* Start Supplied text *

In digital audio recorders based on video cassette recorders (VCRs) time compression allows the continuous audio samples to be placed in blocks in the unblanked parts of the video waveform, separated by synchronizing pulses.

Subsequently, any time compression can be reversed by time expansion. Samples are written into a RAM at the incoming clock rate, but read out at the standard sampling rate. Unless there is a design fault, time compression is totally inaudible. In a recorder, the time expansion stage can be combined with the timebase correction stage so that speed variations in the medium can be eliminated at the same time. The use of time compression is universal in digital audio recording. In general the instantaneous data rate at the medium is not the same as the rate at the convertors, although clearly the average rate must be the same.

images

Figure 1.8    In time compression, the unbroken real-time stream of samples from an ADC is broken up into discrete blocks. This is accomplished by the configuration shown here. Samples are written into one RAM at the sampling rate by the write clock. When the first RAM is full, the switches change over, and writing continues into the second RAM whilst the first is read using a higher-frequency clock. The RAM is read faster than it was written and so all the data will be output before the other RAM is full. This opens spaces in the data flow which are used as described in the text.

Another application of time compression is to allow more than one channel of audio to be carried in a single channel. If, for example, audio samples are time compressed by a factor of two, it is possible to carry samples from a stereo source in one cable. In digital video recorders both audio and video data are time compressed so that they can share the same heads and tape tracks.

* End Supplied text *
* Start Raw data *

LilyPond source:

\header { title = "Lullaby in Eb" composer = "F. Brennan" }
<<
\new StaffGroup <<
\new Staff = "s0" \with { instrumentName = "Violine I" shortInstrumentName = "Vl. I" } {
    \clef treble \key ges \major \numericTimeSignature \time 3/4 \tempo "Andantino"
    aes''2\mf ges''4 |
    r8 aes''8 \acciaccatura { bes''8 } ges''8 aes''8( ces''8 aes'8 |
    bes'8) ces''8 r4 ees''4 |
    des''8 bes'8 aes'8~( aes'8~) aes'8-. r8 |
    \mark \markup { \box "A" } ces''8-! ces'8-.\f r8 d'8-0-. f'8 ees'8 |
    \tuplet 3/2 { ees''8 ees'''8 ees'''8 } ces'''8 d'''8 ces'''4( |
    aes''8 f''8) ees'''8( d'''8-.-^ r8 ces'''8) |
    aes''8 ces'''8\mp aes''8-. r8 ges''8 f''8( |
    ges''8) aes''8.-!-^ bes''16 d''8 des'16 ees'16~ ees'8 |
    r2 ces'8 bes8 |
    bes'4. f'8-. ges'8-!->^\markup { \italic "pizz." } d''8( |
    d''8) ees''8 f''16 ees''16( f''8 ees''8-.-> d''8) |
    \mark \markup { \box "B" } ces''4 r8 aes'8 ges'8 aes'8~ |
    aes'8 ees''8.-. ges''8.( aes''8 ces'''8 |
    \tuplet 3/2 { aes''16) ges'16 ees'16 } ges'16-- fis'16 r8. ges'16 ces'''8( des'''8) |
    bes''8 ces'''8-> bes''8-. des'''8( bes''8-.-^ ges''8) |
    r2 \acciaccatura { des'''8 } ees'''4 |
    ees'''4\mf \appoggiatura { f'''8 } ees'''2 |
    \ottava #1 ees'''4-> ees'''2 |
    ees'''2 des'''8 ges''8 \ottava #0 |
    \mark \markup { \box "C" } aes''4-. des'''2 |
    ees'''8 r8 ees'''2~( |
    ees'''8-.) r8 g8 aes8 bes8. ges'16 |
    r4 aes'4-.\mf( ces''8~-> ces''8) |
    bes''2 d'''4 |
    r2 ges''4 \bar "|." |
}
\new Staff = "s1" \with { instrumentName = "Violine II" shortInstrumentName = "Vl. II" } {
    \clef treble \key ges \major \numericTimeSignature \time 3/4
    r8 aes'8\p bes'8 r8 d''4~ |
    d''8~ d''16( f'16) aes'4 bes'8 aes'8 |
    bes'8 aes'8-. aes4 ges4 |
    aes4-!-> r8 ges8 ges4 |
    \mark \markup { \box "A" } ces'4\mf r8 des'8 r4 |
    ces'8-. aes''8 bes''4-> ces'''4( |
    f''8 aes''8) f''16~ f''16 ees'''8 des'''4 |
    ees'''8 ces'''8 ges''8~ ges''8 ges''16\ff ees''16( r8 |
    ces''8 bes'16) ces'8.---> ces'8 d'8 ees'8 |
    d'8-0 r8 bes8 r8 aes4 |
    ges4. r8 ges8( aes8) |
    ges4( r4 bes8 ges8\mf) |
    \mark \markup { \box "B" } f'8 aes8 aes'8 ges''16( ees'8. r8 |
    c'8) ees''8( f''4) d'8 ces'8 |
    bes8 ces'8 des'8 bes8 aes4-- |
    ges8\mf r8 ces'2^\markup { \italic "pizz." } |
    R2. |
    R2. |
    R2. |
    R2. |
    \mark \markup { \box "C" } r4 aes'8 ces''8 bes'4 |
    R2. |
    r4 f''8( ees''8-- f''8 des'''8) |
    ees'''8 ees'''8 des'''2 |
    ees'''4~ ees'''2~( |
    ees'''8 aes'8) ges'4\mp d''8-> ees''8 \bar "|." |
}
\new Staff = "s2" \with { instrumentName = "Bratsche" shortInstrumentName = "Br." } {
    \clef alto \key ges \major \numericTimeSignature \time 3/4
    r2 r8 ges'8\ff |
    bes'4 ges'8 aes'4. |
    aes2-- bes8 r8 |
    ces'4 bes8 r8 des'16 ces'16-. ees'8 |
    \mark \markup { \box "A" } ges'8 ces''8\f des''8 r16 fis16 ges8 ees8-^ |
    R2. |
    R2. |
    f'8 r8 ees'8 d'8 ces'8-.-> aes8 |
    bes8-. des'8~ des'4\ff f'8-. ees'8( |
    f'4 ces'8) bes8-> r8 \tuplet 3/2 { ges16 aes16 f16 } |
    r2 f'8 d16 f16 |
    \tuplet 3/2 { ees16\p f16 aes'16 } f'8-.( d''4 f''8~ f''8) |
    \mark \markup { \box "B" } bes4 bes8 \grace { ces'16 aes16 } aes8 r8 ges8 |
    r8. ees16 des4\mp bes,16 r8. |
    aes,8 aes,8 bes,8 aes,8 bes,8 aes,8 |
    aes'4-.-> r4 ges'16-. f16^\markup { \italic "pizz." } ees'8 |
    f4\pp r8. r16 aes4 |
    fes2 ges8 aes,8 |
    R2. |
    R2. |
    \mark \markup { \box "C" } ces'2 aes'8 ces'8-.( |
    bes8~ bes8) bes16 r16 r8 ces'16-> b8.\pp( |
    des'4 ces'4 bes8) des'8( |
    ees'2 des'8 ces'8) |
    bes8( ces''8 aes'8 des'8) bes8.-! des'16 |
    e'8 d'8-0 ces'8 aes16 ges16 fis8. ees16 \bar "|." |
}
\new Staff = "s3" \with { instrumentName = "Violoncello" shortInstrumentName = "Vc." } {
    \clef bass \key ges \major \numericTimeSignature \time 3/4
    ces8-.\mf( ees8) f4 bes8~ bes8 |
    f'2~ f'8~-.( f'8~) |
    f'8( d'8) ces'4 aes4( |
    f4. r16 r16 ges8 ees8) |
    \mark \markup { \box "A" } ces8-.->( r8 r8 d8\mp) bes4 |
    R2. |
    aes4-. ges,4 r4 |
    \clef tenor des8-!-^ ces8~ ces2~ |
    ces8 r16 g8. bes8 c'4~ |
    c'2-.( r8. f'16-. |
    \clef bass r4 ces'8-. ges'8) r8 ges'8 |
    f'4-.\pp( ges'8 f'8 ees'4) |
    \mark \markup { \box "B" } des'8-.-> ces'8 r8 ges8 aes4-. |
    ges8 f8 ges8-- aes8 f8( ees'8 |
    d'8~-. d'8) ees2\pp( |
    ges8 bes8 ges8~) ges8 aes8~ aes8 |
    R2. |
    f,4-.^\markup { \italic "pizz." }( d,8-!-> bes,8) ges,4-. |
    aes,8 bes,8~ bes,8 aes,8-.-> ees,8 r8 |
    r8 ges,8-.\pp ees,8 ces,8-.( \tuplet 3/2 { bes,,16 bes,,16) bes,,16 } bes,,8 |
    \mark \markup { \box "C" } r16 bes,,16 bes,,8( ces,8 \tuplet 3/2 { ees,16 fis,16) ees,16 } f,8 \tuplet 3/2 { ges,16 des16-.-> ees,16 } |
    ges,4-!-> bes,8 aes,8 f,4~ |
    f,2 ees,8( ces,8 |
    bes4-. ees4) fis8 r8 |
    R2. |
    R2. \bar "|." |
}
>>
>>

* End Raw data *

_Prompt_
Copy the passage on time compression in full, word for word.

_Problem solution_
In digital audio recorders based on video cassette recorders (VCRs) time compression allows the continuous audio samples to be placed in blocks in the unblanked parts of the video waveform, separated by synchronizing pulses.

Subsequently, any time compression can be reversed by time expansion. Samples are written into a RAM at the incoming clock rate, but read out at the standard sampling rate. Unless there is a design fault, time compression is totally inaudible. In a recorder, the time expansion stage can be combined with the timebase correction stage so that speed variations in the medium can be eliminated at the same time. The use of time compression is universal in digital audio recording. In general the instantaneous data rate at the medium is not the same as the rate at the convertors, although clearly the average rate must be the same.

images

Figure 1.8    In time compression, the unbroken real-time stream of samples from an ADC is broken up into discrete blocks. This is accomplished by the configuration shown here. Samples are written into one RAM at the sampling rate by the write clock. When the first RAM is full, the switches change over, and writing continues into the second RAM whilst the first is read using a higher-frequency clock. The RAM is read faster than it was written and so all the data will be output before the other RAM is full. This opens spaces in the data flow which are used as described in the text.

Another application of time compression is to allow more than one channel of audio to be carried in a single channel. If, for example, audio samples are time compressed by a factor of two, it is possible to carry samples from a stereo source in one cable. In digital video recorders both audio and video data are time compressed so that they can share the same heads and tape tracks.